As the surge petered out, the Obama administration had to decide what came next. On paper, Afghan security forces were supposed to take the lead for security throughout Afghanistan by 2014. But as the military surged and withdrew, a faction within the administration began to push for another option. Those who doubted that military progress could be sustained argued that the only plausible route to ending the war was through negotiations with the Taliban. Unfortunately, the Obama administration’s negotiations with the Taliban were undermined by battlefield realities, bureaucratic pathologies, and, above all, the withdrawal of US forces from Afghanistan.
For its first eighteen months, the Trump administration steered a surprisingly defensible course in Afghanistan, thanks to many of Trump’s appointees who worked to preserve something of America’s interests intact within the confines of Trump’s desire to reduce American commitments overseas.

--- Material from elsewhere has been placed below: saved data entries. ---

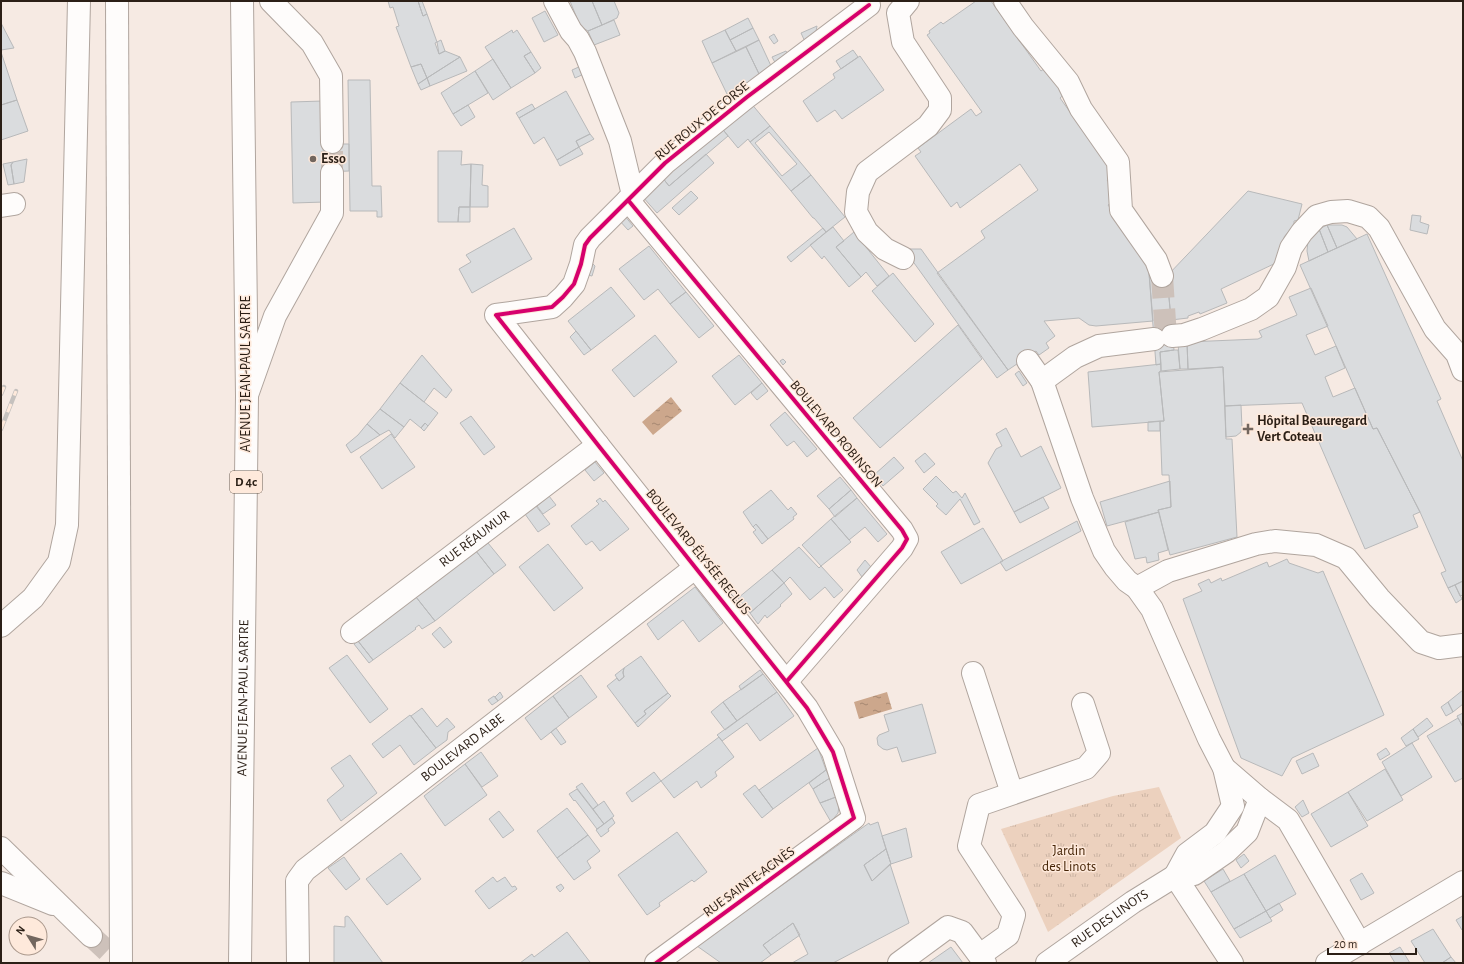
<svg xmlns="http://www.w3.org/2000/svg" width="1464" height="964" viewBox="0 0 1464 964" font-family="'Alegreya Sans',sans-serif">
<defs>
<pattern id="park-tufts" width="24" height="20" patternUnits="userSpaceOnUse"><rect width="24" height="20" fill="#ecd1be"/><path d="M3 7l-1-3M5 7V3M7 7l1-3M15 17l-1-3M17 17v-4M19 17l1-3" fill="none" stroke="#cbb3a3"/></pattern>
<pattern id="water-ripples" width="26" height="14" patternUnits="userSpaceOnUse"><rect width="26" height="14" fill="#cca78c"/><path d="M2 4q2-2 4 0t4 0M15 11q2-2 4 0t4 0" fill="none" stroke="#a68771"/></pattern>
</defs>
<rect width="100%" height="100%" fill="#f6eae3"/>
<path fill="url(#park-tufts)" d="M1159 787 1181 838 1048 932 1001 829 1113 796Z"/>
<path fill="url(#water-ripples)" d="M671 397 682 411 653 435 642 422Z
M887 692 892 709 859 719 854 702Z"/>
<path fill="#dadcde" stroke="#b8b9ba" fill-rule="evenodd" d="M388 1H418L423 16 427 14 437 42 435 43 439 54 445 51 460 57 427 78 421 64 411 67 396 27 399 26 393 7 390 8Z
M418 1H422L427 14 423 16Z
M570 1H592L602 25 588 31 580 26Z
M592 1H614L619 13 617 18 602 25Z
M976 1H991L1041 71 1049 65 1068 91 1060 98 1115 175 1107 180 1115 190 1114 200 1108 205 1148 260 1153 321 1096 326 1089 325 1079 318 1044 321 1055 336 1046 343 1049 348 1039 355 1036 351 1008 370 937 273 985 238 981 231 1038 190 1020 164 960 208 957 202 951 207 915 156 921 152 918 148 971 109 976 116 982 112 927 35 930 33 929 31 941 22 943 24Z
M545 11 558 35 544 42 532 18Z
M748 18 753 28 730 40 725 30Z
M614 20 620 35 594 45 588 31Z
M1 23 14 48 1 50Z
M817 26 814 42 807 46 801 33Z
M753 28 759 40 736 51 730 40Z
M512 30 513 33 517 30 531 52 524 56 535 73 511 88 485 47Z
M725 30 736 51 712 63 702 41Z
M774 34 778 41 774 44 769 37Z
M441 40 445 51 439 54 437 42Z
M759 40 772 68 761 78 746 47Z
M746 47 761 78 727 94 712 63Z
M853 50 858 57 841 69 836 61Z
M786 51 790 58 777 66 772 57Z
M1 52 17 100 1 105Z
M531 52 541 68 535 73 524 56Z
M860 56 884 90 842 119 835 110 817 122 803 101 835 78 833 74Z
M460 57 467 71 430 86 427 78Z
M493 59 511 88 493 100 475 71Z
M421 64 427 78 418 84 411 67Z
M581 66 584 74 575 78 572 70Z
M475 71 488 93 453 114 441 93Z
M427 78 430 86 421 90 418 84Z
M348 80H370L372 186H381L382 217H377V211H350Z
M743 87 731 101 727 94Z
M566 91 590 134 576 141 579 147 557 160 544 137 534 144 519 118Z
M17 100 28 131 1 140V105Z
M323 101 325 202 293 203 291 102Z
M750 102 770 126 750 142 748 139 738 148 720 126Z
M532 104 535 109 519 118 516 113Z
M468 105 475 117 461 126 453 114Z
M720 126 728 136 669 186 662 177Z
M770 126 811 175 791 191 750 142ZM769 132 797 164 782 176 755 143Z
M590 134 594 139 579 147 576 141Z
M323 144H349V171L324 172Z
M579 147 583 154 560 166 557 160Z
M438 151H462L461 165 471 164 470 207H459L458 222H438Z
M706 154 714 163 657 213 642 196 662 177 669 186Z
M27 159 24 182 14 184 11 165 13 162Z
M13 162 11 165 14 184 8 185 3 164Z
M471 164 483 165 482 185 488 186V207H470Z
M811 175 845 217 826 232 814 218H813L791 191Z
M691 191 698 198 679 215 672 208Z
M1248 191 1302 204 1298 220 1294 221V225L1284 237 1287 246 1278 262 1221 289 1227 303 1200 314 1199 312 1188 316V318L1171 320 1167 276Z
M459 207H470V222H458Z
M624 215 633 226 628 230 619 220Z
M1412 215 1421 216 1420 222 1429 225 1427 234 1410 230Z
M1327 225 1337 248 1328 252 1319 229Z
M1327 225H1342L1347 227 1357 239 1337 248Z
M833 227 844 241 836 247 861 277 849 287 824 256 822 259 810 245Z
M514 228 532 259 472 293 459 269 471 262 466 255Z
M823 228 826 232 791 262 787 257Z
M1319 229 1328 252 1309 261 1307 251 1308 240Z
M854 232 889 276 877 286 866 272 861 277 836 247Z
M1367 234 1441 399 1437 401 1463 461V581L1448 588 1441 573 1446 571 1420 512 1377 428 1373 429 1300 265Z
M649 246 686 292 670 304 658 289 644 300 619 269Z
M904 249H921L1008 370 997 378Z
M589 260 595 266 592 276 584 274Z
M1148 260 1167 276 1174 350 1160 352 1161 364 1156 365Z
M893 273 934 324 915 342 872 291Z
M611 287 635 316 591 350 568 321Z
M1311 288 1328 326 1306 335 1315 355 1336 346 1345 368 1325 377 1333 397 1355 388 1373 429 1377 428 1420 512 1413 515 1418 527 1365 549 1302 403 1225 406 1223 367 1188 369 1187 342 1258 339 1262 337 1259 331 1297 315 1289 297Z
M686 292 714 326 699 338 670 304Z
M958 325 982 359 880 448 853 418Z
M576 331 591 350 584 355 570 337Z
M655 335 677 362 634 397 612 370Z
M1187 342 1188 369H1180L1178 343Z
M1174 350H1178L1180 369 1161 371 1160 352Z
M422 355 452 390 446 398 434 388 424 402 400 383Z
M739 355 762 383 735 405 712 376Z
M783 359 786 362 783 365 780 361Z
M1161 364V371L1159 372 1164 421 1092 427 1088 372Z
M1223 367 1226 439H1232L1237 537 1170 555 1158 510 1171 507 1169 475H1162L1160 421H1164L1159 372Z
M1019 371 1027 383 1023 386 1015 374Z
M400 383 438 413 428 426 425 423 421 428 410 419 404 427 380 409Z
M762 383 768 391 757 400 751 393Z
M1241 405 1242 428 1241 432 1236 436 1226 437 1225 406Z
M380 409 404 427 395 438 389 430 380 435 367 424Z
M785 412 817 449 807 457 794 441 787 446 770 425Z
M471 416 495 447 484 455 460 423Z
M1160 421V431H1148V422Z
M425 423 428 426 424 431 421 428Z
M367 424 380 435 351 453 346 445 358 435Z
M1006 428 1021 457 1041 446 1061 488 1014 512 988 463 996 449 1002 446 996 434Z
M391 434 415 467 382 489 360 457Z
M925 453 935 464 924 473 915 461Z
M894 457 904 468 883 486 874 475Z
M595 462 604 473 594 481 585 470Z
M936 476 953 493 956 491 962 498 965 493 980 522 974 525 960 499 946 515 936 506 938 504 923 489Z
M840 477 851 490 829 509 817 496Z
M1170 481 1171 507 1158 510 1159 512 1107 526 1100 502Z
M771 490 788 510 791 507 797 514 793 517 794 519 768 539 756 524 753 527 743 512Z
M851 490 857 498 835 517 829 509Z
M549 496 556 505 543 514 537 506Z
M1043 497 1049 508 1020 523 1014 512Z
M600 498 603 502 605 500 629 529 600 551 592 541 586 545 571 526 599 504 596 501Z
M857 498 887 534 878 542 865 527 849 540 831 519Z
M536 506 550 524 538 532 525 514Z
M1159 512 1168 550 1158 553 1159 560 1147 563 1146 557 1135 559 1125 522Z
M831 519 851 542 821 566 802 545Z
M1077 521 1081 531 1006 571 1000 562Z
M756 524 768 539 762 544 753 532 756 530 753 527Z
M983 528 1003 561 961 584 941 552Z
M488 543 506 565 494 574 476 551Z
M548 544 583 588 554 611 519 567Z
M799 547 819 568 821 566 843 590 834 598 825 587 810 600 790 577 784 583 772 570Z
M476 551 494 574 435 621 416 597Z
M1287 559 1289 563 1318 573 1323 571 1384 715 1292 758 1282 776 1241 758 1183 599 1202 591 1198 584 1209 579 1211 583 1221 578 1222 581 1267 562 1269 567Z
M865 560 871 567 862 577 857 570Z
M772 570 784 583 750 613 738 598Z
M1463 581V595L1460 596 1455 585Z
M784 583 792 594 780 605 781 606 767 618 765 615 758 624 750 613Z
M1455 585 1462 599 1456 603 1448 588Z
M695 587 723 623 699 642 683 620 658 640 647 624Z
M416 597 435 621 422 629 419 625 415 628 416 629 373 660 358 641Z
M440 627 452 642 444 648 432 634Z
M358 641 373 660 369 663 354 644Z
M347 655 388 709 370 723 329 668Z
M641 656 668 693 644 711 646 714 635 723 607 686 617 678 619 681 624 677 623 672 624 668Z
M624 668 623 673 624 677 619 681 615 675Z
M760 670 763 674 741 690 739 686Z
M763 674 777 692 737 721 723 702Z
M581 675 597 697 569 718 553 696Z
M1463 690V704L1453 712 1448 702Z
M500 692 503 697 498 701 495 697Z
M777 692 794 716 760 741 747 723 722 741 719 737 717 735Z
M668 693 671 696 638 727 635 723 646 714 644 711Z
M494 696 498 701 492 705 488 700Z
M553 696 569 718 541 740 525 718Z
M723 702 737 721 725 730 711 712Z
M1448 702 1453 712 1446 716 1441 707Z
M922 704 936 753 902 762 897 747 887 750 883 749 878 745 877 738 879 735 889 731 884 715Z
M422 708 437 727 447 718 455 727 448 732 447 740 436 748 411 716Z
M1463 713V727L1457 716Z
M410 715 436 748 414 765 400 745 383 758 372 744Z
M1427 718 1433 726 1418 737 1413 729Z
M1458 718 1463 727V778L1455 782 1427 736Z
M556 728 566 742 561 745 551 732Z
M1413 729 1419 739 1406 746 1401 738Z
M719 737 734 757 715 772 717 776 701 788 697 781 674 798 661 781Z
M1412 743 1432 777 1401 796 1382 762Z
M818 748 826 770 773 809 759 790Z
M1386 748 1390 754 1380 760 1377 754Z
M481 752 498 776 482 787 465 764Z
M1313 753 1319 766 1302 774 1296 761Z
M350 755 377 793 341 821 327 800 344 786 331 768Z
M465 764 487 795 445 826 424 796Z
M1385 769 1403 800 1367 821 1348 792Z
M826 770 830 778 813 789 809 783Z
M654 772 661 781 632 802 626 793Z
M830 778 836 797 820 803 813 789Z
M582 783 598 805 593 809 576 787Z
M755 785 773 809 762 818 743 794Z
M577 789 604 824 597 829 575 800 574 801 569 794Z
M1348 792 1368 826 1331 847 1311 814Z
M836 797 839 806 838 813 831 822 820 803Z
M1303 800 1309 813 1302 817 1295 807Z
M604 801 614 816 604 824 593 809Z
M567 808 588 835 557 858 537 831Z
M499 811 514 830 503 838 489 819Z
M612 818 615 823 608 829 609 831 601 837 596 830Z
M878 822 886 849 864 865 872 881 890 864 909 923 833 963H792L808 954 793 923 763 945 771 955 760 963H721L697 946 869 823 870 825Z
M906 828 912 857 891 864 882 836Z
M677 832 707 872 694 882 692 880 659 903 660 906 647 915 618 875Z
M588 835 600 851 587 861 591 868 574 880 557 858Z
M886 849 891 864 872 881 864 865Z
M401 853 421 879 387 905 366 879Z
M1244 854 1249 861 1241 868 1236 860Z
M1275 855 1296 894 1266 911 1244 874Z
M344 857 360 879 346 890 328 868Z
M1223 869 1230 881 1211 892 1204 881Z
M1362 873 1374 893 1361 900 1350 880Z
M1244 874 1266 911 1234 929 1211 892Z
M493 877 497 882 505 877 512 887 515 886 517 889 489 909 475 891Z
M561 884 564 888 560 892 556 887Z
M1279 903 1283 910 1270 918 1266 911Z
M1266 911 1272 921 1240 938 1234 929Z
M347 916 349 917 383 963H334V926L345 927V917Z
M1463 916V929L1462 930 1456 920Z
M793 923 800 935 771 955 763 945Z
M1433 929 1451 957 1442 963H1425L1411 941Z
M567 932 590 962 588 963H520L532 954 534 957Z
M951 947 963 963H928Z
M1400 947 1410 963H1395L1389 953Z
M1451 957 1456 963H1442Z"/>
<g fill="none" stroke-linecap="round" stroke-linejoin="round">
<path stroke="#cdc1ba" stroke-width="22" stroke-dasharray="22 11" stroke-linecap="butt" d="M332 173V142
M1162 276 1166 337
M91 936 120 963"/>
<g stroke="#b0a59e" stroke-width="24">
<g id="minor">
<path d="M271 1 312 43 331 76 332 142"/>
<path d="M555 1 571 31 578 39 585 52 620 141 633 195"/>
<path d="M1005 1 1023 27 1068 82 1081 109 1118 162 1121 210 1156 260 1162 276"/>
<path d="M628 200 902 530 907 539 902 548 787 681"/>
<path d="M1 206 14 204"/>
<path d="M903 258 885 249 867 232 856 212 858 192 867 172 928 126 940 110V98L903 42 898 13 908 1"/>
<path d="M1172 336 1184 335 1202 329 1251 309 1268 297 1285 267 1291 248 1302 232 1317 216 1331 212 1348 211 1368 217 1379 228 1435 329 1457 354 1463 370"/>
<path d="M1028 361 1042 381 1082 498 1104 551 1115 567 1127 581 1137 588 1152 609 1209 739 1224 768 1233 806 1215 833 1187 854 1175 876"/>
<path d="M1042 381 1075 357 1099 346 1154 339"/>
<path d="M247 395 275 316 332 213V173"/>
<path d="M1137 588 1168 571 1256 544 1275 541 1316 545 1346 558 1379 598 1421 642 1439 648 1463 645"/>
<path id="s1" d="M352 632 598 445"/>
<path d="M973 673 1012 793"/>
<path d="M1260 799 1288 820 1360 944"/>
<path d="M1 848 91 936"/>
<path d="M1175 876 1232 963"/>
<path d="M1 883 53 904"/>
<path d="M980 955 1008 935 1014 915 969 846 979 805 1086 768 1099 753 1083 704"/>
<path id="s2" d="M298 963 297 881 305 870 696 567"/>
<path d="M656 963 854 818 833 752 807 708 598 445 496 315 552 307 563 297 574 284 581 264 585 245 590 238 665 163 747 97 869 5"/>
<path d="M899 963 948 927 962 932 985 963"/>
<path id="s3" d="M1047 963 1133 902 1175 876 1194 874 1226 852 1247 832 1260 799 1224 768"/>
<path d="M1327 963 1463 882"/>
</g>
</g>
<g stroke="#b0a59e" stroke-width="24">
<g id="highway">
<path d="M117 1 121 963"/>
<path d="M1 626 33 598 59 562 67 525 79 1"/>
<path id="s4" d="M240 963 247 396 242 1"/>
</g>
</g>
<use href="#minor" stroke="#fefcfb" stroke-width="22"/>
<use href="#highway" stroke="#fefcfb" stroke-width="22"/>
<g stroke="#c5c1be" stroke-width="4.5">
<path id="rail" d="M1 394 4 387
M1 429 16 391"/>
</g>
<use href="#rail" stroke="#fee9db" stroke-width="3" stroke-dasharray="9" stroke-linecap="butt"/>
<g stroke="#fee9db" stroke-width="6">
<path id="cycleway" d="M628 200 902 530 907 539 902 548 787 681
M656 963 854 818 833 752 807 708 598 445 496 315 552 307 563 297 574 284 581 264 585 245 590 238 665 163 747 97 869 5"/>
</g>
<use href="#cycleway" stroke="#d6006c" stroke-width="4"/>
</g>
<g fill="#72665e" stroke="#fee9db" stroke-width="1.5">
<circle cx="313" cy="159" r="4"/>
<path d="M1246 423h4v4h4v4h-4v4h-4v-4h-4v-4h4z"/>
</g>
<g text-anchor="middle" dominant-baseline="central" stroke-width="3" stroke-linejoin="round" paint-order="stroke">
<rect fill="#fee9db" stroke="#6a5c51" stroke-width="1" x="230" y="471" width="32" height="22" rx="3"/>
<g font-size="13" font-weight="bold" fill="#2b1f16">
<text x="246" y="482">D 4c</text>
</g>
<g font-size="14" fill="#2b1f16" stroke="#fee9db">
<text transform="translate(702 121) rotate(-39)">RUE ROUX DE CORSE</text>
<text transform="translate(246 374) rotate(-90)">AVENUE JEAN-PAUL SARTRE</text>
<text transform="translate(836 434) rotate(50)">BOULEVARD ROBINSON</text>
<text stroke="none"><textPath href="#s1" startOffset="154">RUE RÉAUMUR</textPath></text>
<text transform="translate(698 552) rotate(51)">BOULEVARD ÉLYSÉE RECLUS</text>
<text stroke="none"><textPath href="#s4" startOffset="265">AVENUE JEAN-PAUL SARTRE</textPath></text>
<text stroke="none"><textPath href="#s2" startOffset="295">BOULEVARD ALBE</textPath></text>
<text transform="translate(749 882) rotate(-36)">RUE SAINTE-AGNÈS</text>
<text stroke="none"><textPath href="#s3" startOffset="77">RUE DES LINOTS</textPath></text>
</g>
<g font-size="14" font-weight="bold" fill="#2b1f16" stroke="#fee9db" text-anchor="start">
<text x="321" y="159">Esso</text>
<text x="1257" y="421">Hôpital Beauregard<tspan x="1257" dy="16">Vert Coteau</tspan></text>
</g>
<g font-size="14" fill="#452406" stroke="#fee9db">
<text x="1069" y="851">Jardin<tspan x="1069" dy="16">des Linots</tspan></text>
</g>
</g>
<rect width="1464" height="964" fill="none" stroke="#2b1f16" stroke-width="4"/>
<g transform="translate(28 936) rotate(307)"><circle r="19" fill="#fee9db" stroke="#aa988c"/>
<path d="M0-3L7 15L0 10L-7 15Z" fill="#72665e"/>
<text y="-6" font-size="11" font-weight="bold" text-anchor="middle" fill="#2b1f16">N</text>
</g>
<path d="M1328 948v6h88v-6" fill="none" stroke="#2b1f16" stroke-width="2"/>
<text x="1334" y="948" font-size="12" fill="#2b1f16" stroke="#fee9db" stroke-width="3" paint-order="stroke">20 m</text>
</svg>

They were squeezed from two sides: on the one hand, the frustrating results of the Obama administration’s various strategies – surge, drawdown, and negotiations – seemed (wrongly) to prove their futility. On the other hand, virtually no one was convinced that Trump’s demand to get out fully and immediately was a good idea. They wanted to stay, but it was unclear what kind of posture, mission, or strategy would be more effective than what Obama had tried.
Having accomplished its immediate objectives, the spring of 2002 was an ideal moment for the administration to pause and reassess its strategy, goals, and purpose in Afghanistan. Rather than grapple with the newfound complexity, a sense of inertia, drift, and inattention took over. There was, of course, a sense of urgency and a serious debate starting in the spring of 2002, but it was not about Afghanistan. As the year wore on, the administration became almost wholly consumed with preparations for the war in Iraq. Counterintuitively, the drift and inattention could occasionally work to Afghanistan’s benefit. The Bonn Process unfolded as planned and was widely seen as a success with only loose oversight by policymakers in DC and more leadership from the UN. Unfortunately, Bonn would prove to be the easy part. While the political process unfolded, the international community tried, and, absent American leadership, failed to mount the most ambitious reconstruction and stabilization operation since World War II.
Trump’s newly empowered foreign policy led to the Doha agreement with the Taliban and America’s final defeat in Afghanistan. The Taliban’s principal demand and the central element of the eventual Doha agreement was the full withdrawal of US forces from Afghanistan. It was hardly something the Taliban needed to demand because Trump was demanding it too. Trump was not inclined to enforce the agreement anyway. Trump campaigned on getting out of Afghanistan and repeatedly and publicly announced his intent to withdraw, which undermined negotiations just as much as Obama’s timetable had done.